Bomb explosion kills eight in two Bangladesh cities

A series of bombs in two Bangladesh cities killed at least eight people and injured 66 Tuesday in what appeared to be the latest attack by militant Muslims who want to impose harsh Islamic law, officials said. No one claimed responsibility, but police investigators pointed to outlawed Islamic militant group Jumatul Mujahideen Bangladesh, blamed for similar attacks this year. The explosions in the port city of Chittagong and in Gazipur town, just outside the capital, Dhaka, happened just before 9 a.m. (0300 GMT) and appeared to target courthouses, police said. Three bombs went off just outside the Chittagong courthouse, killing an alleged suicide bomber and two police officers, said police official Mosharraf Hossain.

Sixteen people _ including the second suspected suicide bomber _ were injured in the Chittagong blasts, said Habibur Rahman, a doctor at state-run Chittagong Medical College Hospital, 216 kilometers (135 miles) southeast of Dhaka.

Hossain said the first blast occurred when police scuffled with a suspected bomber at the courthouse gate. The second then detonated two more bombs, he said. Hossain revised his earlier statement that the Chittagong blasts killed two alleged bombers.

Three more people, one an alleged bomber, were killed instantly in Gazipur town when a powerful bomb went off inside the Bar Library near a courthouse, said area police chief Atiqul Islam. Later, an unidentified woman and a lawyer who were being treated at a Dhaka hospital succumbed to their injuries, the United News of Bangladesh agency reported.

The explosion at Gazipur, 32 kilometers (20 miles) north of Dhaka, injured at least 50 people, Islam said.

"I suddenly heard a big bang, and seconds later I found myself on the floor with pool of blood and body parts around me," Anwar Fakir, a lawyer with severe burn injuries from the Gazipur blast, said from his hospital bed. "It was just terrible. I can't explain." Police said the suspected bomber entered the library wearing a black robe such as those Bangladesh lawyers traditionally wear in court. Leaflets from Jumatul Mujahideen Bangladesh were found at the Chittagong site, a police official said on condition of anonymity, according to policy.

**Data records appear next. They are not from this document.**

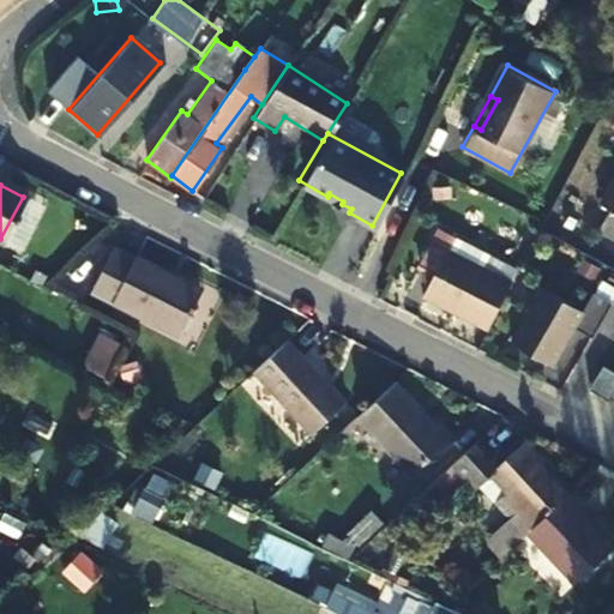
[(613,266),(613,218),(609,216),(588,250),(613,266)]
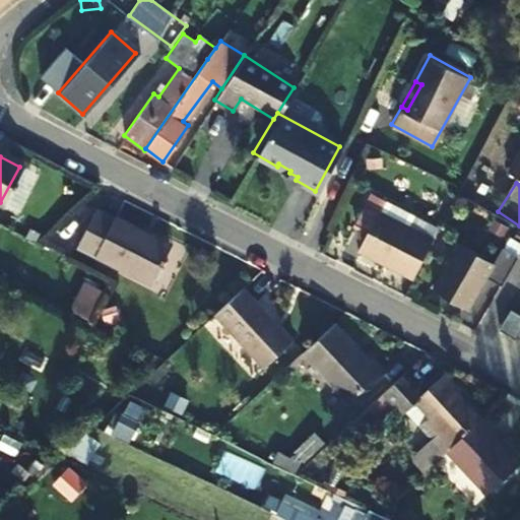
[(405,271),(427,236),(375,206),(382,195),(368,187),(351,214),(364,222),(355,239),(383,254),(382,258),(405,271)]
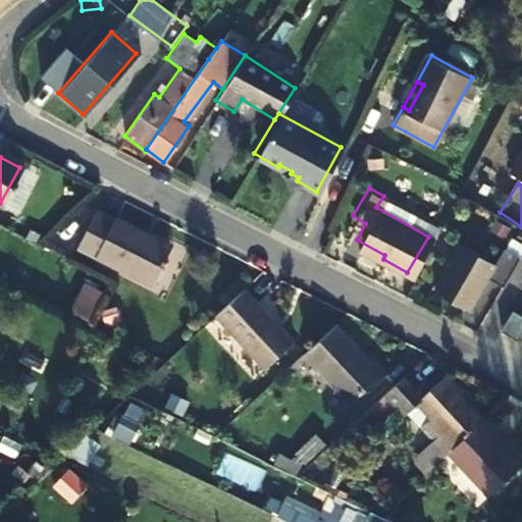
[(428,237),(435,224),(383,196),(376,207),(428,237)]
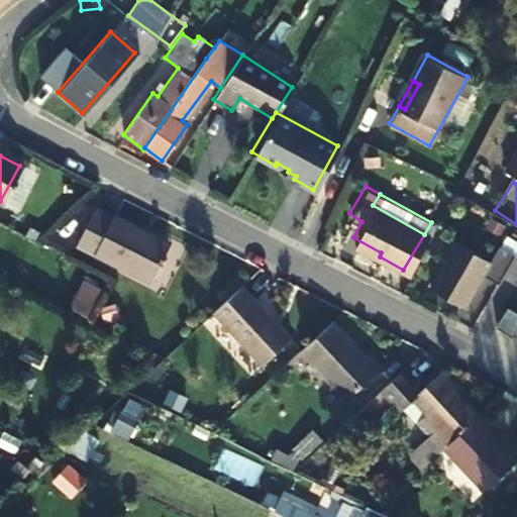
[(148,288),(173,243),(146,228),(148,224),(120,209),(119,212),(101,202),(76,246),(148,288)]
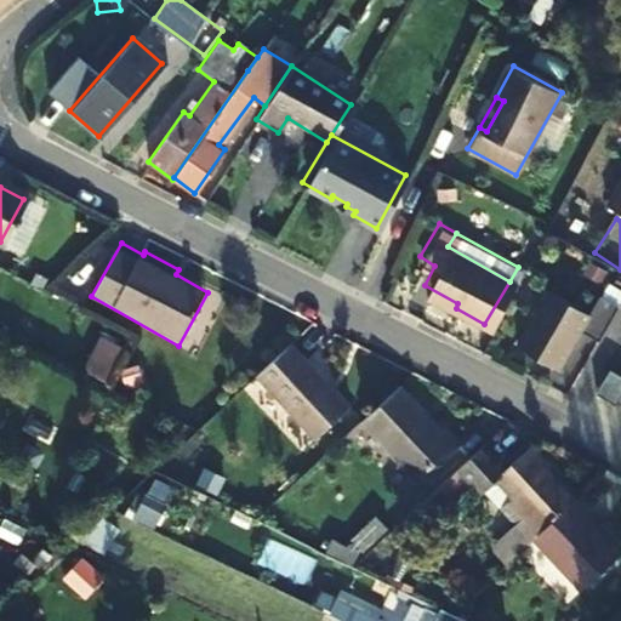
[(176,274),(208,292),(210,289),(178,269),(176,274)]
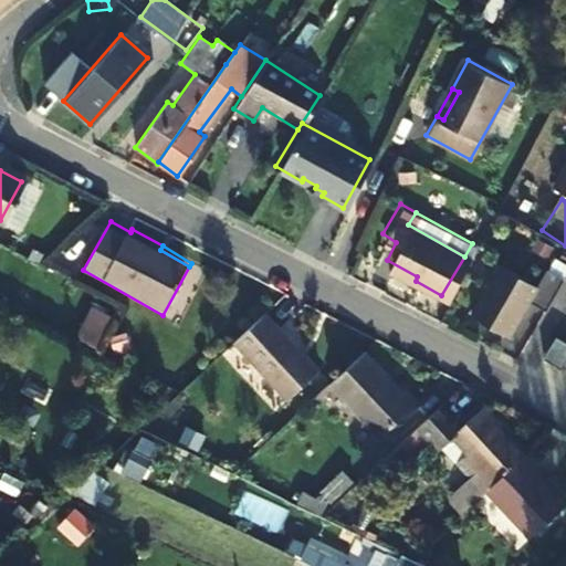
[(417,276),(387,260),(384,266),(413,283),(416,281),(417,276)]
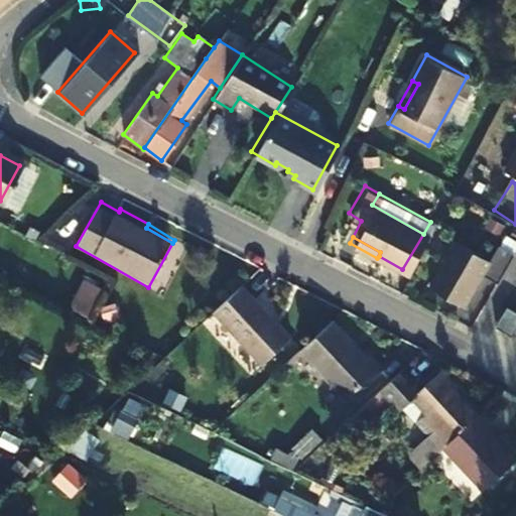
[(506,255),(492,245),(482,259),(450,240),(421,283),(456,304),(476,274),(489,282),(506,255)]
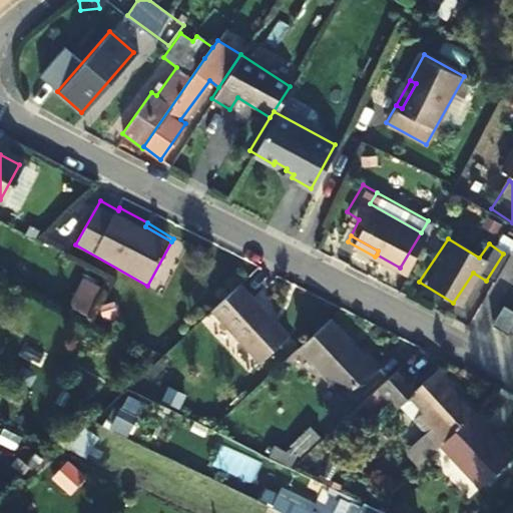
[(75,308),(91,316),(105,289),(88,280),(75,308)]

The banned group has been blamed for a recent spate of bombings in Bangladesh. It seeks to establish strict Islamic rule in Muslim-majority Bangladesh, which is governed by secular laws. "We condemn such a heinous attack. The attackers are the enemies of the nation, humanity and democracy," senior Cabinet minister Abdul Mannan Bhuiyan said on the private ATN Bangla television station, reports the AP. I.L.